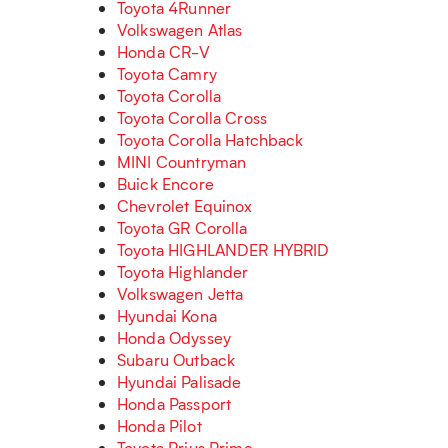
Toyota 4Runner
Volkswagen Atlas
Honda CR-V
Toyota Camry
Toyota Corolla
Toyota Corolla Cross
Toyota Corolla Hatchback
MINI Countryman
Buick Encore
Chevrolet Equinox
Toyota GR Corolla
Toyota HIGHLANDER HYBRID
Toyota Highlander
Volkswagen Jetta
Hyundai Kona
Honda Odyssey
Subaru Outback
Hyundai Palisade
Honda Passport
Honda Pilot
Toyota Prius Prime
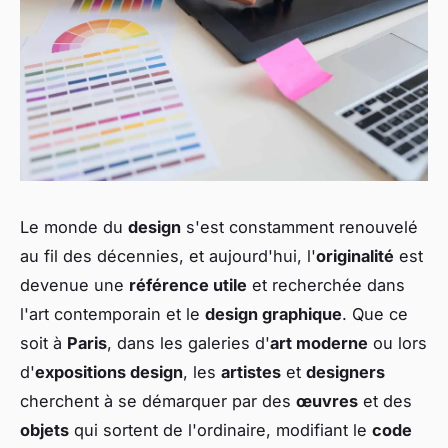
Le monde du
design
s'est constamment renouvelé
au fil des décennies, et aujourd'hui, l'
originalité
est
devenue une
référence utile
et recherchée dans
l'art contemporain et le
design graphique
. Que ce
soit à
Paris
, dans les galeries d'
art moderne
ou lors
d'
expositions design
, les
artistes
et
designers
cherchent à se démarquer par des
œuvres
et des
objets
qui sortent de l'ordinaire, modifiant le
code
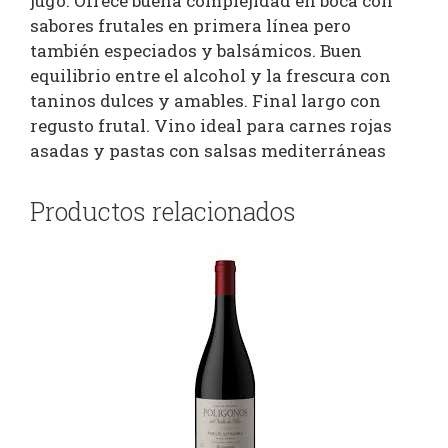
jugo. Ofrece buena complejidad en boca con
sabores frutales en primera línea pero
también especiados y balsámicos. Buen
equilibrio entre el alcohol y la frescura con
taninos dulces y amables. Final largo con
regusto frutal. Vino ideal para carnes rojas
asadas y pastas con salsas mediterráneas
Productos relacionados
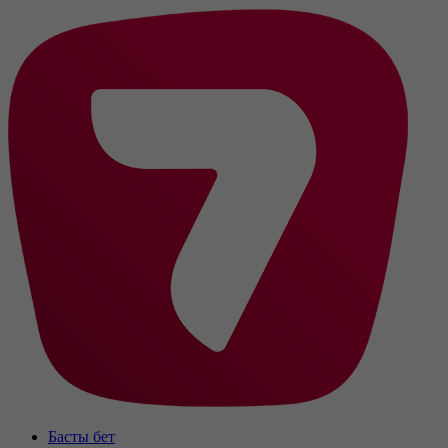
Басты бет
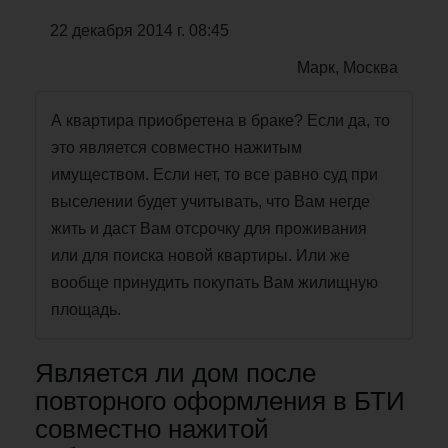
22 декабря 2014 г. 08:45
Марк, Москва
А квартира приобретена в браке? Если да, то
это является совместно нажитым
имуществом. Если нет, то все равно суд при
выселении будет учитывать, что Вам негде
жить и даст Вам отсрочку для проживания
или для поиска новой квартиры. Или же
вообще принудить покупать Вам жилищную
площадь.
Является ли дом после
повторного оформления в БТИ
совместно нажитой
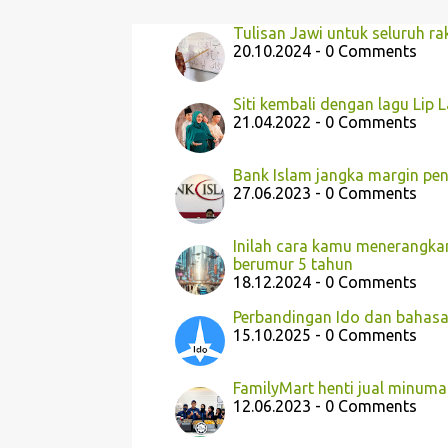
Tulisan Jawi untuk seluruh ra
20.10.2024 - 0 Comments
Siti kembali dengan lagu Lip 
21.04.2022 - 0 Comments
Bank Islam jangka margin pen
27.06.2023 - 0 Comments
Inilah cara kamu menerangka
berumur 5 tahun
18.12.2024 - 0 Comments
Perbandingan Ido dan bahasa
15.10.2025 - 0 Comments
FamilyMart henti jual minuma
12.06.2023 - 0 Comments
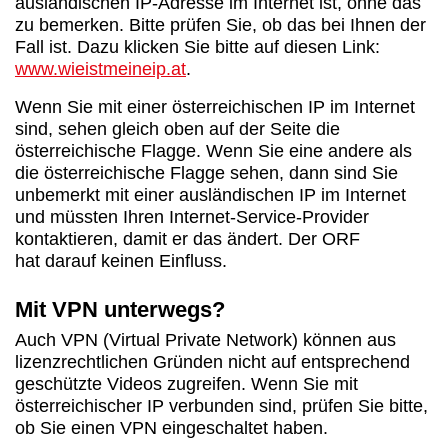
ausländischen IP-Adresse im Internet ist, ohne das
zu bemerken. Bitte prüfen Sie, ob das bei Ihnen der
Fall ist. Dazu klicken Sie bitte auf diesen Link:
www.wieistmeineip.at
.
Wenn Sie mit einer österreichischen IP im Internet
sind, sehen gleich oben auf der Seite die
österreichische Flagge. Wenn Sie eine andere als
die österreichische Flagge sehen, dann sind Sie
unbemerkt mit einer ausländischen IP im Internet
und müssten Ihren Internet-Service-Provider
kontaktieren, damit er das ändert. Der ORF
hat darauf keinen Einfluss.
Mit VPN unterwegs?
Auch VPN (Virtual Private Network) können aus
lizenzrechtlichen Gründen nicht auf entsprechend
geschützte Videos zugreifen. Wenn Sie mit
österreichischer IP verbunden sind, prüfen Sie bitte,
ob Sie einen VPN eingeschaltet haben.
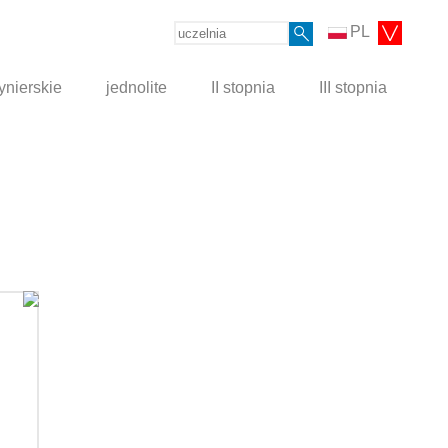
PL
ynierskie
jednolite
II stopnia
III stopnia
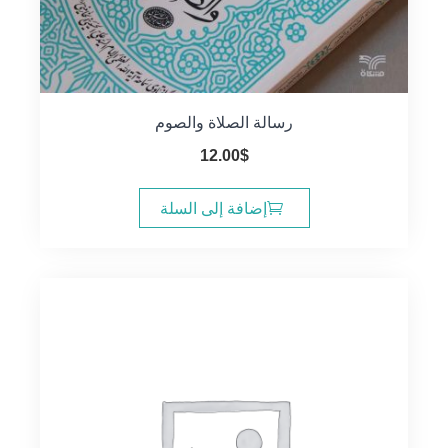
رسالة الصلاة والصوم
12.00
$
إضافة إلى السلة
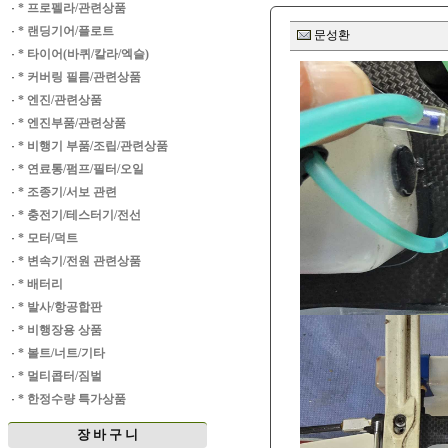
·
* 프로펠라/관련상품
·
* 랜딩기어/플로트
문성환
·
* 타이어(바퀴/칼라/엑슬)
·
* 커버링 필름/관련상품
·
* 엔진/관련상품
·
* 엔진부품/관련상품
·
* 비행기 부품/조립/관련상품
·
* 연료통/펌프/필터/오일
·
* 조종기/서보 관련
·
* 충전기/테스터기/전선
·
* 모터/덕트
·
* 변속기/전원 관련상품
·
* 배터리
·
* 발사/항공합판
·
* 비행장용 상품
·
* 볼트/너트/기타
·
* 멀티콥터/짐벌
·
* 한정수량 특가상품
장 바 구 니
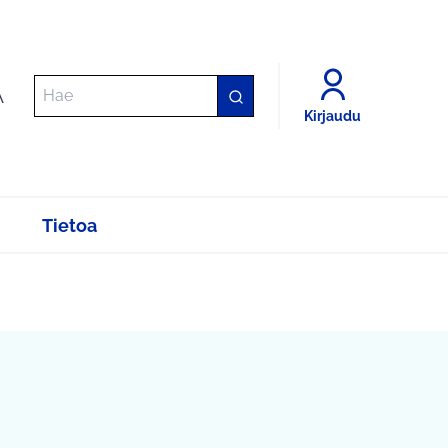
A
Kirjaudu
Tietoa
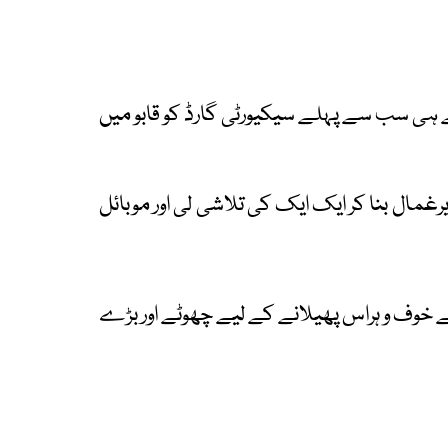
 ہی سب سے پہلے سیکیورٹی گارڈ کو قابو میں
رغمال بنا کر ایک ایک کی تلاشی لی اور موبائل
ے خوف و ہراس پھیلانے کے لیے چھوٹے اور بڑے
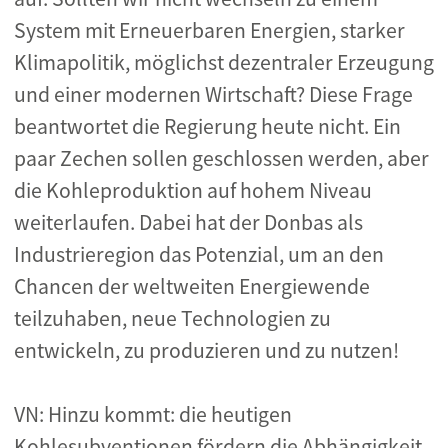
System mit Erneuerbaren Energien, starker
Klimapolitik, möglichst dezentraler Erzeugung
und einer modernen Wirtschaft? Diese Frage
beantwortet die Regierung heute nicht. Ein
paar Zechen sollen geschlossen werden, aber
die Kohleproduktion auf hohem Niveau
weiterlaufen. Dabei hat der Donbas als
Industrieregion das Potenzial, um an den
Chancen der weltweiten Energiewende
teilzuhaben, neue Technologien zu
entwickeln, zu produzieren und zu nutzen!
VN: Hinzu kommt: die heutigen
Kohlesubventionen fördern die Abhängigkeit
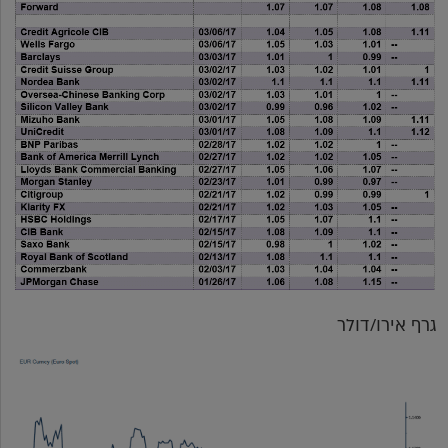
גרף אירו/דולר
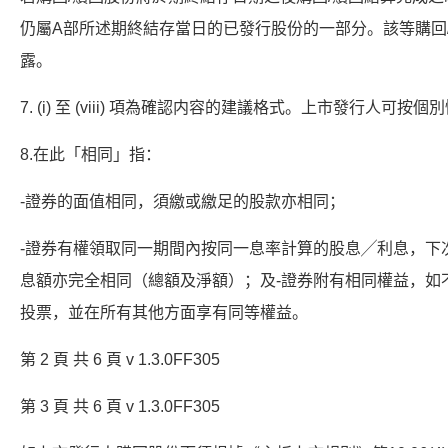
仍屬A部所述期終結存當日的已發行股份的一部分。該等購回
露。
7. (i) 至 (viii) 項為確認内容的建議格式。上市發行人
8.在此「相同」指：
-證券的面值相同，須繳或繳足的股款亦相同；
-證券有權領取同一期間內按同一息率計算的股息╱利息，下
息額亦完全相同（總額及淨額）；及-證券附有相同權益，如
投票，並在所有其他方面享有同等權益。
第 2 頁 共 6 頁 v 1.3.0FF305
第 3 頁 共 6 頁 v 1.3.0FF305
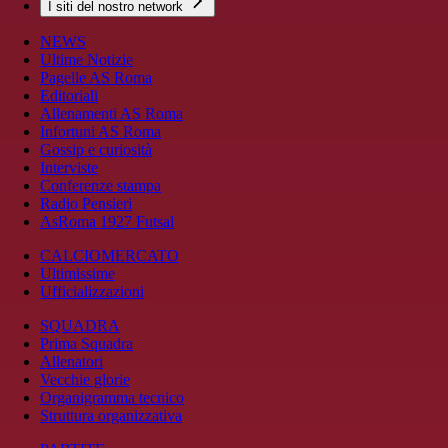
I siti del nostro network
NEWS
Ultime Notizie
Pagelle AS Roma
Editoriali
Allenamenti AS Roma
Infortuni AS Roma
Gossip e curiosità
Interviste
Conferenze stampa
Radio Pensieri
AsRoma 1927 Futsal
CALCIOMERCATO
Ultimissime
Ufficializzazioni
SQUADRA
Prima Squadra
Allenatori
Vecchie glorie
Organigramma tecnico
Struttura organizzativa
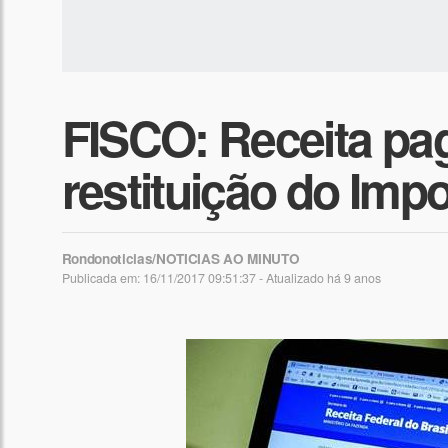
FISCO: ​Receita pag
restituição do Imp
Rondonoticias/NOTICIAS AO MINUTO
Publicada em: 16/11/2017 09:51:37 - Atualizado
há 9 anos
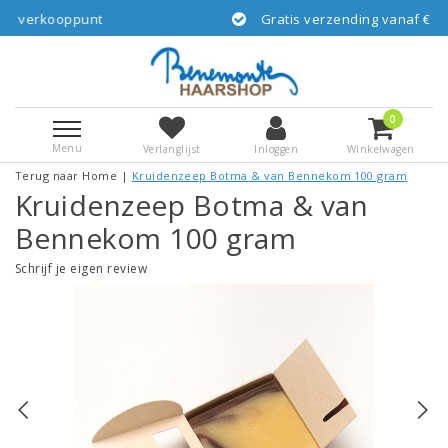
Gratis verzending vanaf € 55,-- NL via GLS/DP
0
Menu
Verlanglijst
Inloggen
Winkelwagen
Terug naar Home
|
Kruidenzeep Botma & van Bennekom 100 gram
Kruidenzeep Botma & van
Bennekom 100 gram
Schrijf je eigen review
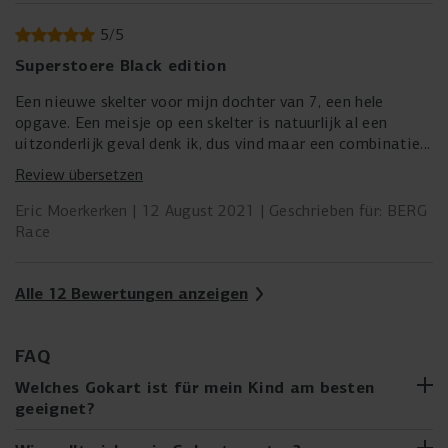
perfect bij en is best wel fijn.
5
/
5
Superstoere Black edition
Een nieuwe skelter voor mijn dochter van 7, een hele
opgave. Een meisje op een skelter is natuurlijk al een
uitzonderlijk geval denk ik, dus vind maar een combinatie
die bij haar past. Ze is al vrij lang voor haar leeftijd dus
Review übersetzen
moet het sowieso een xl-frame worden. Vond ze de skelter
met groen en blauw gaaf, deze Black edition was toch
Eric Moerkerken
12 August 2021
Geschrieben für: BERG
even de overtreffende trap. Wat een stoer ding zo in mat
Race
zwart met de oranje accenten. Ze is er vreselijk trots op.
En wij zijn erg blij met de leverancier, in principe komt de
skelter als bouwpakket binnen, maar wij kregen hem
Alle 12 Bewertungen anzeigen
helemaal afgemonteerd thuis bezorgd. Chapeau.
FAQ
Welches Gokart ist für mein Kind am besten
geeignet?
Von den ersten Fahrten auf dem BERG Buzzy bis hin zu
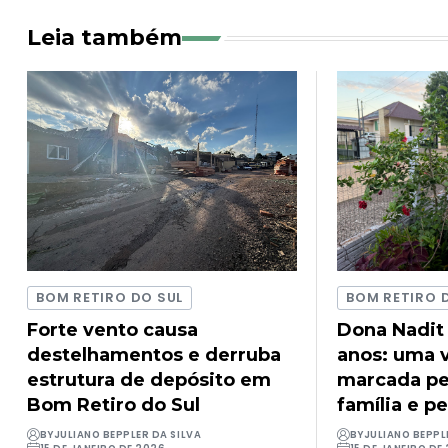
Leia também
BOM RETIRO DO SUL
BOM RETIRO 
Forte vento causa
Dona Nadit
destelhamentos e derruba
anos: uma v
estrutura de depósito em
marcada pel
Bom Retiro do Sul
família e pe
BY
JULIANO BEPPLER DA SILVA
BY
JULIANO BEPPL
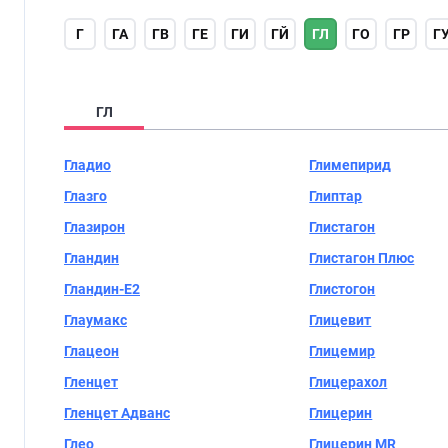
Г
ГА
ГВ
ГЕ
ГИ
ГЙ
ГЛ
ГО
ГР
Г
ГЛ
Гладио
Глимепирид
Глазго
Глиптар
Глазирон
Глистагон
Гландин
Глистагон Плюс
Гландин-Е2
Глистогон
Глаумакс
Глицевит
Глацеон
Глицемир
Гленцет
Глицерахол
Гленцет Адванс
Глицерин
Глео
Глицерин MR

Task
Copy the records above precisely, and leave every image out of the copy.

Your solution
Toyota 4Runner
Volkswagen Atlas
Honda CR-V
Toyota Camry
Toyota Corolla
Toyota Corolla Cross
Toyota Corolla Hatchback
MINI Countryman
Buick Encore
Chevrolet Equinox
Toyota GR Corolla
Toyota HIGHLANDER HYBRID
Toyota Highlander
Volkswagen Jetta
Hyundai Kona
Honda Odyssey
Subaru Outback
Hyundai Palisade
Honda Passport
Honda Pilot
Toyota Prius Prime
Le monde du
design
s'est constamment renouvelé
au fil des décennies, et aujourd'hui, l'
originalité
est
devenue une
référence utile
et recherchée dans
l'art contemporain et le
design graphique
. Que ce
soit à
Paris
, dans les galeries d'
art moderne
ou lors
d'
expositions design
, les
artistes
et
designers
cherchent à se démarquer par des
œuvres
et des
objets
qui sortent de l'ordinaire, modifiant le
code
jugo. Ofrece buena complejidad en boca con
sabores frutales en primera línea pero
también especiados y balsámicos. Buen
equilibrio entre el alcohol y la frescura con
taninos dulces y amables. Final largo con
regusto frutal. Vino ideal para carnes rojas
asadas y pastas con salsas mediterráneas
Productos relacionados
Басты бет
22 декабря 2014 г. 08:45
Марк, Москва
А квартира приобретена в браке? Если да, то
это является совместно нажитым
имуществом. Если нет, то все равно суд при
выселении будет учитывать, что Вам негде
жить и даст Вам отсрочку для проживания
или для поиска новой квартиры. Или же
вообще принудить покупать Вам жилищную
площадь.
Является ли дом после
повторного оформления в БТИ
совместно нажитой
Tulisan Jawi untuk seluruh ra
20.10.2024 - 0 Comments
Siti kembali dengan lagu Lip 
21.04.2022 - 0 Comments
Bank Islam jangka margin pen
27.06.2023 - 0 Comments
Inilah cara kamu menerangka
berumur 5 tahun
18.12.2024 - 0 Comments
Perbandingan Ido dan bahasa
15.10.2025 - 0 Comments
FamilyMart henti jual minuma
12.06.2023 - 0 Comments
ausländischen IP-Adresse im Internet ist, ohne das
zu bemerken. Bitte prüfen Sie, ob das bei Ihnen der
Fall ist. Dazu klicken Sie bitte auf diesen Link:
www.wieistmeineip.at
.
Wenn Sie mit einer österreichischen IP im Internet
sind, sehen gleich oben auf der Seite die
österreichische Flagge. Wenn Sie eine andere als
die österreichische Flagge sehen, dann sind Sie
unbemerkt mit einer ausländischen IP im Internet
und müssten Ihren Internet-Service-Provider
kontaktieren, damit er das ändert. Der ORF
hat darauf keinen Einfluss.
Mit VPN unterwegs?
Auch VPN (Virtual Private Network) können aus
lizenzrechtlichen Gründen nicht auf entsprechend
geschützte Videos zugreifen. Wenn Sie mit
österreichischer IP verbunden sind, prüfen Sie bitte,
ob Sie einen VPN eingeschaltet haben.
PL
ynierskie
jednolite
II stopnia
III stopnia
رسالة الصلاة والصوم
12.00
$
إضافة إلى السلة
·
* 프로펠라/관련상품
·
* 랜딩기어/플로트
문성환
·
* 타이어(바퀴/칼라/엑슬)
·
* 커버링 필름/관련상품
·
* 엔진/관련상품
·
* 엔진부품/관련상품
·
* 비행기 부품/조립/관련상품
·
* 연료통/펌프/필터/오일
·
* 조종기/서보 관련
·
* 충전기/테스터기/전선
·
* 모터/덕트
·
* 변속기/전원 관련상품
·
* 배터리
·
* 발사/항공합판
·
* 비행장용 상품
·
* 볼트/너트/기타
·
* 멀티콥터/짐벌
·
* 한정수량 특가상품
장 바 구 니
A
Kirjaudu
Tietoa
 ہی سب سے پہلے سیکیورٹی گارڈ کو قابو میں
رغمال بنا کر ایک ایک کی تلاشی لی اور موبائل
ے خوف و ہراس پھیلانے کے لیے چھوٹے اور بڑے
System mit Erneuerbaren Energien, starker
Klimapolitik, möglichst dezentraler Erzeugung
und einer modernen Wirtschaft? Diese Frage
beantwortet die Regierung heute nicht. Ein
paar Zechen sollen geschlossen werden, aber
die Kohleproduktion auf hohem Niveau
weiterlaufen. Dabei hat der Donbas als
Industrieregion das Potenzial, um an den
Chancen der weltweiten Energiewende
teilzuhaben, neue Technologien zu
entwickeln, zu produzieren und zu nutzen!
VN: Hinzu kommt: die heutigen
Kohlesubventionen fördern die Abhängigkeit
גרף אירו/דולר
仍屬A部所述期終結存當日的已發行股份的一部分。該等購回
露。
7. (i) 至 (viii) 項為確認内容的建議格式。上市發行人
8.在此「相同」指：
-證券的面值相同，須繳或繳足的股款亦相同；
-證券有權領取同一期間內按同一息率計算的股息╱利息，下
息額亦完全相同（總額及淨額）；及-證券附有相同權益，如
投票，並在所有其他方面享有同等權益。
第 2 頁 共 6 頁 v 1.3.0FF305
第 3 頁 共 6 頁 v 1.3.0FF305
I siti del nostro network
NEWS
Ultime Notizie
Pagelle AS Roma
Editoriali
Allenamenti AS Roma
Infortuni AS Roma
Gossip e curiosità
Interviste
Conferenze stampa
Radio Pensieri
AsRoma 1927 Futsal
CALCIOMERCATO
Ultimissime
Ufficializzazioni
SQUADRA
Prima Squadra
Allenatori
Vecchie glorie
Organigramma tecnico
Struttura organizzativa
FISCO: ​Receita pag
restituição do Imp
Rondonoticias/NOTICIAS AO MINUTO
Publicada em: 16/11/2017 09:51:37 - Atualizado
há 9 anos
Gratis verzending vanaf € 55,-- NL via GLS/DP
0
Menu
Verlanglijst
Inloggen
Winkelwagen
Terug naar Home
|
Kruidenzeep Botma & van Bennekom 100 gram
Kruidenzeep Botma & van
Bennekom 100 gram
Schrijf je eigen review
perfect bij en is best wel fijn.
5
/
5
Superstoere Black edition
Een nieuwe skelter voor mijn dochter van 7, een hele
opgave. Een meisje op een skelter is natuurlijk al een
uitzonderlijk geval denk ik, dus vind maar een combinatie
die bij haar past. Ze is al vrij lang voor haar leeftijd dus
Review übersetzen
moet het sowieso een xl-frame worden. Vond ze de skelter
met groen en blauw gaaf, deze Black edition was toch
Eric Moerkerken
12 August 2021
Geschrieben für: BERG
even de overtreffende trap. Wat een stoer ding zo in mat
Race
zwart met de oranje accenten. Ze is er vreselijk trots op.
En wij zijn erg blij met de leverancier, in principe komt de
skelter als bouwpakket binnen, maar wij kregen hem
Alle 12 Bewertungen anzeigen
helemaal afgemonteerd thuis bezorgd. Chapeau.
FAQ
Welches Gokart ist für mein Kind am besten
geeignet?
Von den ersten Fahrten auf dem BERG Buzzy bis hin zu
Leia também
BOM RETIRO DO SUL
BOM RETIRO 
Forte vento causa
Dona Nadit
destelhamentos e derruba
anos: uma v
estrutura de depósito em
marcada pel
Bom Retiro do Sul
família e pe
BY
JULIANO BEPPLER DA SILVA
BY
JULIANO BEPPL
Г
ГА
ГВ
ГЕ
ГИ
ГЙ
ГЛ
ГО
ГР
Г
ГЛ
Гладио
Глимепирид
Глазго
Глиптар
Глазирон
Глистагон
Гландин
Глистагон Плюс
Гландин-Е2
Глистогон
Глаумакс
Глицевит
Глацеон
Глицемир
Гленцет
Глицерахол
Гленцет Адванс
Глицерин
Глео
Глицерин MR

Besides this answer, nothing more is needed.